His string of recent victories over the formidable Hilary Rodham Clinton -- the former First Lady, Senator from New York, cerebral, more beautiful at 60 than she was at 25, with intimidating intelligence, a highly organised campaign machine and a still very popular ex-president husband Bill Clinton- has left the world blinking in disbelief.
Millions of Black Americans- and multiple millions more Blacks worldwide, unable to believe what they are witnessing- are starting to ask the question of questions: is America, the world's most powerful and influential nation, about to get a Black president?
The wave of exuberance upon which Obama is riding is reminiscent of that which greeted a young Black golfer in April 1997, named Tiger Woods.
In what was traditionally regarded as a white man’s sport, here was a 21-year-old boy, during one of the world’s gold majors, the US Masters at Augusta, in the southern state of Georgia, firing 300-metre shots and going on to win his first major tournament.
Following that historic 1997 win, Tiger Woods went on to dominate golf for the next decade, remaining the world's number one ranked player for most of the period, and only intermittently beaten by a handful of other players such as South Africa's Ernest Els and Fiji's Vijay Singh.
This oddity (a Black man atop the world ranking in a white, upper middle-class sport) is what the world is now starting to see in Barack Obama
One can’t help but think that part of Kenyan opposition leader Raila Odinga’s unwillingness to cede the rigged 2007 election to Mwai Kibaki is that Odinga’s Luo tribesman Obama is giving him ideas. If he can do it against such odds in America, why can’t I do it here?
If Obama wins the Democratic Party nomination later in the year and goes to take on Arizona Senator and Vietnam War veteran John McCain, the same youthful vigour he exudes, the whole near-hysteria that accompanies him wherever he campaigns, will ensure that he beats McCain.
And so we must ask the all important question: why? Why and how is a Black man in a still racially segregated nation America suddenly doing so unbelievably well when the total population in America of all Blacks of all shades is still only 11 percent?
Blacks, male and female, still earn much lower than do Whites.

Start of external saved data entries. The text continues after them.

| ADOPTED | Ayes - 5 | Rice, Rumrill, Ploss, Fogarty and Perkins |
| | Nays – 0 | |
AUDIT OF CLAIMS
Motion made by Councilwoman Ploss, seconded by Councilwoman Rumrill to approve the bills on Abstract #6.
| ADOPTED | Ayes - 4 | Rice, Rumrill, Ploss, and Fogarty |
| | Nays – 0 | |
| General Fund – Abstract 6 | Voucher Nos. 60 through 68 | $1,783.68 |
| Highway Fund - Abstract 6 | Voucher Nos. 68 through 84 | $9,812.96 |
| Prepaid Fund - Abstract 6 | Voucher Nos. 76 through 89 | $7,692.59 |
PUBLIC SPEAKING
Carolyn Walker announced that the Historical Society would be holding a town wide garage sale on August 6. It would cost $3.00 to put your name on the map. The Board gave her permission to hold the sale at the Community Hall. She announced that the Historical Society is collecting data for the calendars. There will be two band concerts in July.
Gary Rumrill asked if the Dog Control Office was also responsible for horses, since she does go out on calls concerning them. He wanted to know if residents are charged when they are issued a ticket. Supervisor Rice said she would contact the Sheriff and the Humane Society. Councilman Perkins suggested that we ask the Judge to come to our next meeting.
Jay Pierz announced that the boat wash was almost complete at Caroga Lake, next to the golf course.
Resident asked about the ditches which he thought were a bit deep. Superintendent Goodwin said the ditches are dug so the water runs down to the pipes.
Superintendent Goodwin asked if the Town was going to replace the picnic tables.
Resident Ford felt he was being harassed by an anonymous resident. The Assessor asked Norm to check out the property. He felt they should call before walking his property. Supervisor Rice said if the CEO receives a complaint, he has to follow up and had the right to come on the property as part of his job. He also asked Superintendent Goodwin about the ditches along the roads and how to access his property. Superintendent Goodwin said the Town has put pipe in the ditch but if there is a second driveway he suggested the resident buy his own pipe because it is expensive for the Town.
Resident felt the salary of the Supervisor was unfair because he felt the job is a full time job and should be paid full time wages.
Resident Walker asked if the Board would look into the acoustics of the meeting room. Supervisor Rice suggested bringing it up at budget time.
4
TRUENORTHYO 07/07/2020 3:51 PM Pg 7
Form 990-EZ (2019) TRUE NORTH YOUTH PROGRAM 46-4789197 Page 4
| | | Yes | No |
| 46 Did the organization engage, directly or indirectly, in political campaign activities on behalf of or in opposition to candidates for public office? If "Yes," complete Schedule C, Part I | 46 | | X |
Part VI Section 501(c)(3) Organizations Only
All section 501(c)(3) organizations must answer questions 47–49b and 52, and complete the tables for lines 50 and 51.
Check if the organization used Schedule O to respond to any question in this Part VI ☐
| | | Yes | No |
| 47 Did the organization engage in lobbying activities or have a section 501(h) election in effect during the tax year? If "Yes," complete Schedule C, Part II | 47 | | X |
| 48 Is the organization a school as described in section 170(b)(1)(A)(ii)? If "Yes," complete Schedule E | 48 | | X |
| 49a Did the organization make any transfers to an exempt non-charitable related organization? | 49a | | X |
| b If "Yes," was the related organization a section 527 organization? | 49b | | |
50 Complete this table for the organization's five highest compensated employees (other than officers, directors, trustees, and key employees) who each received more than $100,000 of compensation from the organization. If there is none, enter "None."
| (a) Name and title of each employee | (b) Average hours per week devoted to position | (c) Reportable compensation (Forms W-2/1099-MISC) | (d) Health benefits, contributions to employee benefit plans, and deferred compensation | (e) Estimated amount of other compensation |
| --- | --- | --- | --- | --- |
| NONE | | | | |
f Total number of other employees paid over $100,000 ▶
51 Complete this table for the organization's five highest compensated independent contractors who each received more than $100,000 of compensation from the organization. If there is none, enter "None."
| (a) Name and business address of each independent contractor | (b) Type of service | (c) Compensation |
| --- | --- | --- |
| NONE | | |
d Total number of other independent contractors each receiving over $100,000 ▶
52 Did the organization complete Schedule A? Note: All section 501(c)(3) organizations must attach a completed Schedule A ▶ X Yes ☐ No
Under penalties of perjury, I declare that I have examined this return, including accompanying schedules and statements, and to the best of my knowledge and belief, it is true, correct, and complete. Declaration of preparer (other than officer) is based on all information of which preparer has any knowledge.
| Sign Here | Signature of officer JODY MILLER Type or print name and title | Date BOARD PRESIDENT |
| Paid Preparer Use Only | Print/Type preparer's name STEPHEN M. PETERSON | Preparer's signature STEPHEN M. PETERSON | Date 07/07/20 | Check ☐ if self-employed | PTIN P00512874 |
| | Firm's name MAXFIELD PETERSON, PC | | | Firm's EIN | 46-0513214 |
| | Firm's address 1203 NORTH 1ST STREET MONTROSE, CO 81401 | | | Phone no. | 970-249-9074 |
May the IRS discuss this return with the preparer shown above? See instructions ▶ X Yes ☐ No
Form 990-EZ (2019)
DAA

Country and Rock music (associated with Whites) are still by a huge margin the best selling and most popular music in America.
Only in 2001 when movie stars Halle Berry, Denzel Washington, and Sidney Poitier won was it the first time that Blacks had won that many Academy Awards at one event. The number of Black CEOs in the 500 biggest companies in America are still a drop in the ocean.
Senator Obama himself is about the only Black Senator in the current 100-member Senate, the upper house of the United States Congress.
And yet here is Obama apparently breaking with all that and now realistically looking like becoming the first ever Black person to become the leader of a world superpower since the Pharaohs of ancient Egypt.
Obama, while charming and poetic, has not really said much by way of substance. He speaks with the swagger of rap artists, with his emphasis on rhyme and rhythm. His theme of change is only another of the many political slogans that mean little. Hilary Clinton is the much better candidate in terms of weight of intellect, experience, and stature on the world stage.
In December 1996, when the NASDAQ and New York Stock Exchanges were roaring, the Internet’s “Dot Com” companies were booming and were the toast of Wall Street and setting new index records almost month on month five years ago, the then Chairman of the US central bank, the Federal Reserve, Alan Greenspan warned of America being caught in the grip of “irrational exuberance,” the wave of unquestioning, unthinking excitement that usually comes before a great fall.
And the fall did come. The Internet companies crashed by the dozen and more recently, the high that came with the offer of housing loans to Americans who clearly could not afford to repay them have led to brief.
Is this what this Obama wave is- “irrational exuberance” at a time the country is at war on several difficult fronts, in the seventh year of what is shaping up to be a highly volatile 21st century?